Steve Martin once said, “An apology? Bah! Disgusting! Cowardly! Beneath the dignity of any gentleman, however wrong he might be.”
Well we’re sorry but it appears gentlemen do apologize. A new study shows that men are as likely to apologize as women, they’re just less likely to believe a particular incident is apology-worthy.
“Men apologize less frequently than women because they have a higher threshold for what constitutes offensive behavior,” said researchers Karina Schumann and Michael Ross in Psychological Science. In essence, men will apologize willingly if they think they’ve done something worth apologizing for—they’re just less likely to believe their offensive behavior warrants an apology.
The study asked participants to describe three instances that day in which they’d “apologized to someone or did something to someone else that might have deserved an apology.” Participants were also asked to describe three incidents in which “someone else apologized to you, or did something to you that might have deserved an apology.”
Results showed that while women had a higher frequency of saying sorry, if the threshold of perceived offense was taken into account, both genders were pretty much equal. Both men and women apologized for about 81% of their transgressions.
Researchers explained the initial frequency difference by saying that women “are more focused on the experiences of other people and on maintaining harmony in their relationships,” or that “men have a higher threshold for both physical and social pain.”

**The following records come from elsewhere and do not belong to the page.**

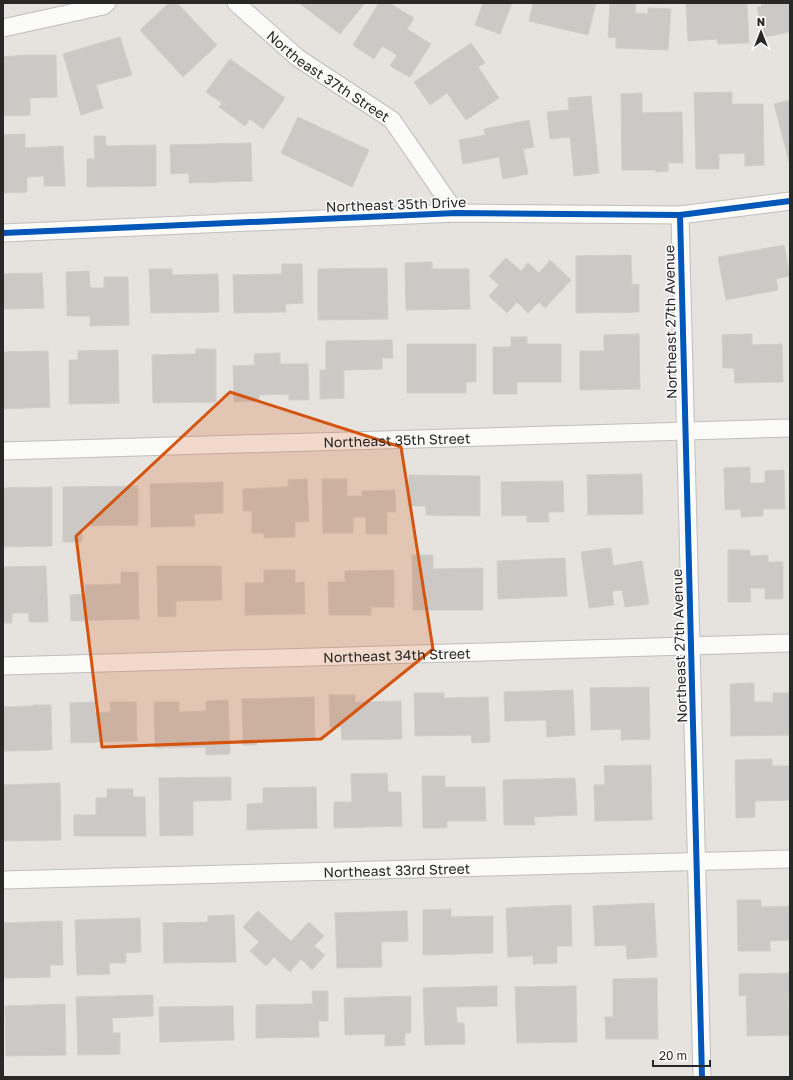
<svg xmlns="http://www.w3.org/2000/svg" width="793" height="1080" font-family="'Golos Text',sans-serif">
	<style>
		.building { fill: #cbc8c5; stroke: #d1ceca }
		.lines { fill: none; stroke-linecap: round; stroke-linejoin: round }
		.minor-casing { stroke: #c0bebf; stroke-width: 19 }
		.minor { stroke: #fbfbfa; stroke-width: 17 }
		.cycleway-casing { stroke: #fff; stroke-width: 8 }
		.cycleway { stroke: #0057b8; stroke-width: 6 }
		.marked { fill: #d5540f; fill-opacity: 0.2; stroke: #d5540f; stroke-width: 3; stroke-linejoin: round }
		.labels { text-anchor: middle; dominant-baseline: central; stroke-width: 3; stroke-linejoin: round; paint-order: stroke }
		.street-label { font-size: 14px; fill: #282828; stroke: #fff }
	</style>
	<rect width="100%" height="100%" fill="#e6e2de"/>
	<g class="building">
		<polygon points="169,3 177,3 217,45 183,77 140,30"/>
		<polygon points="299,3 362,3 364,4 340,34"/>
		<polygon points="379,3 389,3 414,18 407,29 431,44 410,77 390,66 397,55 382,46 374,59 353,45"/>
		<polygon points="483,3 512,3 500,34 475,25"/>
		<polygon points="533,3 596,3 588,35 529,21"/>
		<polygon points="610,3 636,3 635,13 648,14 648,8 671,9 668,50 616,48 616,38 608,37"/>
		<polygon points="686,3 747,3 749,43 718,44 717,39 688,41"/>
		<polygon points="761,3 790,3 790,32 764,37 757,7 762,7"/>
		<polygon points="120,37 132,75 96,85 103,108 81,115 63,54"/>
		<polygon points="471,43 485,63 478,67 499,98 466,120 447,93 430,105 414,82"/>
		<polygon points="25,55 56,55 57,97 30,98 30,115 3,116 3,57"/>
		<polygon points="230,59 285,98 263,129 250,119 245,126 219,107 222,103 206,92"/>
		<polygon points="732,92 732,104 763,104 764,165 745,166 745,153 719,154 719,169 696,169 694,93"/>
		<polygon points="642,93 642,113 682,112 683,163 668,163 668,171 656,172 656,170 622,170 621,94"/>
		<polygon points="591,96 599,173 574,176 570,137 550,139 547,112 569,110 568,98"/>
		<polygon points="790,100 790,165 774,104"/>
		<polygon points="298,117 369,150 352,187 281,153"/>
		<polygon points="529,120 534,147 523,149 528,174 503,179 499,157 463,164 459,140 485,135 484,129"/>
		<polygon points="25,134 25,148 63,146 65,186 44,186 44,176 27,177 27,192 3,193 3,135"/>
		<polygon points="94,136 105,136 106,146 156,145 156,186 87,187 87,159 95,159"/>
		<polygon points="251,143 252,181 189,183 189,173 171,174 170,145"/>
		<polygon points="784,245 790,276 776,279 778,290 726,300 718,257"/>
		<polygon points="631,255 632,285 639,284 639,312 576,313 576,256"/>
		<polygon points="506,258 521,271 528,263 539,273 550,260 571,280 545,308 539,302 528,313 517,302 507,313 489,296 499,285 489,276"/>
		<polygon points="432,262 432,269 469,269 470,309 406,310 405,263"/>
		<polygon points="282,264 302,264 303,303 285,304 286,312 234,313 233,275 282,274"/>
		<polygon points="387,268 388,319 318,320 318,269"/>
		<polygon points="149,269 172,269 172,275 218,274 219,312 151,313"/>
		<polygon points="89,271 90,288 104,288 104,277 128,277 129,325 90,326 90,316 67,316 66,272"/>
		<polygon points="42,273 44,308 3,309 3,274"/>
		<polygon points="639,334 640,389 580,390 580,351 604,351 604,335"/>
		<polygon points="752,334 752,345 782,344 783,382 735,383 734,368 723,368 722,335"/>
		<polygon points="511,337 527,337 527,344 561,344 561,382 517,382 517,394 493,394 493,347 511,347"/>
		<polygon points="392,340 393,358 382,358 382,369 344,370 344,398 320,399 320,370 326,370 326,341"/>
		<polygon points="407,344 476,344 476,382 466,382 466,393 407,393"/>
		<polygon points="196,349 216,349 216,402 153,403 152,355 196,354"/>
		<polygon points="118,350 119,403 69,404 69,360 78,360 78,351"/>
		<polygon points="48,351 50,407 3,409 3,352"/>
		<polygon points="280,353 280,364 308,364 309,400 289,400 289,394 259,395 259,401 234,402 233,366 255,365 254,354"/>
		<polygon points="750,467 750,483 765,483 765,471 784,470 785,509 763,509 763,516 741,517 741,509 725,510 724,468"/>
		<polygon points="642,474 643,514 588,515 587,475"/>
		<polygon points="409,475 480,476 480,516 426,515 426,506 408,506"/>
		<polygon points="307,479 309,521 295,522 295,537 264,538 264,533 252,533 252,511 243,511 243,489 288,487 288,480"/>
		<polygon points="322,479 347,479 347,496 362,496 362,491 395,490 396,512 387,512 387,534 366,534 366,517 353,517 353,533 323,533"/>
		<polygon points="563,481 564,512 548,512 549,522 527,522 527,515 502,516 501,482"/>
		<polygon points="223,482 223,513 194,514 195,526 151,527 150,484"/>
		<polygon points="138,486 138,525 82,526 82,542 63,542 63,487"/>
		<polygon points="52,487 52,546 3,547 3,488"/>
		<polygon points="611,548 613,566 642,561 649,604 625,607 622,590 612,591 614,605 589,608 581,552"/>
		<polygon points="728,550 750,550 750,556 768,555 768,562 783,562 783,599 765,599 765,588 750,588 751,602 728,602"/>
		<polygon points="412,555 433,555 433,569 483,568 483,610 413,610"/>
		<polygon points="565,558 567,596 498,599 497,561"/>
		<polygon points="46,566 48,622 29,622 29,613 12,613 12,623 3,623 3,567"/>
		<polygon points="157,566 221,566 222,600 176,601 176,616 158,617"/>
		<polygon points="264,570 295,570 295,583 304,582 305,614 245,615 245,583 264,583"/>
		<polygon points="394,570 394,607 371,607 371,615 329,615 328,582 345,582 345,571"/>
		<polygon points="121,572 138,572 139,619 71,621 70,595 86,594 85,585 121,584"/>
		<polygon points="754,683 754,702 773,702 773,693 790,693 790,735 731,736 730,684"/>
		<polygon points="649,687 650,739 621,740 621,729 591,730 590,688"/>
		<polygon points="573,690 575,735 547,737 546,720 505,721 504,692"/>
		<polygon points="414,693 444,693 444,698 488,697 490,742 472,743 471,735 415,736"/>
		<polygon points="329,695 355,695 355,702 401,701 402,739 342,740 341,727 330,727"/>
		<polygon points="314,697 315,740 257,742 257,745 243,745 242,699"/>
		<polygon points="228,700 230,754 206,755 206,747 155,748 154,702 179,702 179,712 206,711 206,701"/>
		<polygon points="95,702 95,713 111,712 110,702 136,702 137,741 71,743 70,703"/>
		<polygon points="33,705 51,705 52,750 3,751 3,707 33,706"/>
		<polygon points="772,759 772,766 789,766 789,800 755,801 755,817 736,818 735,760"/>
		<polygon points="651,765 652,820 595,821 594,785 605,785 604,766"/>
		<polygon points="387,773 388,792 401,792 402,826 334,828 334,802 352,802 351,774"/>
		<polygon points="422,776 445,776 445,787 485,787 486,821 447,821 447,828 423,828"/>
		<polygon points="231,777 231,800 193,801 193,835 160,836 159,778"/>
		<polygon points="575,778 577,815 534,817 535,825 504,825 503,780"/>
		<polygon points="60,783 61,840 3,841 3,785"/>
		<polygon points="316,787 317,828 247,830 247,804 263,803 263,788"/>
		<polygon points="107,789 133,789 133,797 145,797 146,836 74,836 74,815 96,815 96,798 107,798"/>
		<polygon points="737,900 761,900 761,907 790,906 790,940 770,941 770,951 738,951"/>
		<polygon points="654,903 657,957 627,959 626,945 595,946 593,906"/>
		<polygon points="571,905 572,946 557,946 557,963 533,964 533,956 508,957 506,908"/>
		<polygon points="451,909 451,917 493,916 493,953 423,955 423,910"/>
		<polygon points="258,911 291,941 309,922 324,936 314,946 325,955 312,970 301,959 290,972 274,957 266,966 250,951 259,942 243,927"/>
		<polygon points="407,911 408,941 381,942 382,967 337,968 335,913"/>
		<polygon points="234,915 236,962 164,963 163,923 208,922 208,916"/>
		<polygon points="140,918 141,952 126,953 126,963 109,963 110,974 77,975 75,920"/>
		<polygon points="62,921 63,965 50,965 50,977 4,978 3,923"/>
		<polygon points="790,973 790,996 788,996 789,1035 747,1036 746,995 739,996 739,974"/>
		<polygon points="657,978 658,1039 606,1039 605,1017 613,1017 613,979"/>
		<polygon points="497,986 497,1006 456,1007 457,1023 464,1023 465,1044 425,1045 423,988"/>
		<polygon points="576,986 577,1042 517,1043 515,987"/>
		<polygon points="312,991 328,991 328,1021 318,1021 319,1037 256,1038 256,1005 313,1004"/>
		<polygon points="153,995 153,1016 112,1018 113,1033 120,1033 120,1054 78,1055 76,997"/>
		<polygon points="411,996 411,1033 405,1033 405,1045 385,1046 385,1034 345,1035 344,998"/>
		<polygon points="65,1004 66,1055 6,1056 5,1006"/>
		<polygon points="233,1006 234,1040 160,1042 159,1007"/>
	</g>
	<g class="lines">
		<g class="minor-casing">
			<g id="minor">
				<path id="s1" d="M236,3l62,55 94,62 64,93"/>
				<polyline points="3,28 103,6 107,3"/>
				<polyline points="680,215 702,1077"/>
				<polyline points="3,233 456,213 680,215 790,201"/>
				<path id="s2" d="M3,451l787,-23"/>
				<path id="s3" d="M3,666l787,-23"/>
				<path id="s4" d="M3,880l787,-21"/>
			</g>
		</g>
		<use href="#minor" class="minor"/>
		<g class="cycleway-casing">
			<g id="cycleway">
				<polyline points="680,215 702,1077"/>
				<polyline points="3,233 456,213 680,215 790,201"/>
			</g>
		</g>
		<use href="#cycleway" class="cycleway"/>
	</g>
	<path class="marked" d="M230,392l171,55 32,202 -112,90 -219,8 -26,-211z"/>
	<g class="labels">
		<g class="street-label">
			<text stroke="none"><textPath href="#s1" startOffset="118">Northeast 37th Street</textPath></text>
			<text transform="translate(396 204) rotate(-2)">Northeast 35th Drive</text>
			<text transform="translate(670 322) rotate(-91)">Northeast 27th Avenue</text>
			<text stroke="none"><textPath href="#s2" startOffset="394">Northeast 35th Street</textPath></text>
			<text transform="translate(679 646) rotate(-92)">Northeast 27th Avenue</text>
			<text stroke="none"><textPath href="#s3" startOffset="394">Northeast 34th Street</textPath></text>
			<text stroke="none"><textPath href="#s4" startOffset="394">Northeast 33rd Street</textPath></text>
		</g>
	</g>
	<rect width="793" height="1080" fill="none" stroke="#282828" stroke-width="8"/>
	<g transform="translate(761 32)" stroke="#ffffff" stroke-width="3" paint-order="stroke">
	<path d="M0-3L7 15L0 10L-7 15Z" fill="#282828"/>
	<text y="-6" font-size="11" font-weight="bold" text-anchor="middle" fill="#282828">N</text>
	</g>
	<path d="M653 1060v6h57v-6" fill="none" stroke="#282828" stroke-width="2"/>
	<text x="659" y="1060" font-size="12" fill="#282828" stroke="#ffffff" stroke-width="3" paint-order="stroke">20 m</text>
</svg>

I’m not sure how much I buy that, necessarily, but I do agree with their conclusion that the disconnect produces “unfortunate consequences for mixed-gender interactions.” In situations where women consider men insensitive (and men consider women overly sensitive) researchers suggest that both genders take a step back and compare perceptions of the situation in question.
Terribly sorry, Mr. Martin, but it seems apologizing is something manly after all.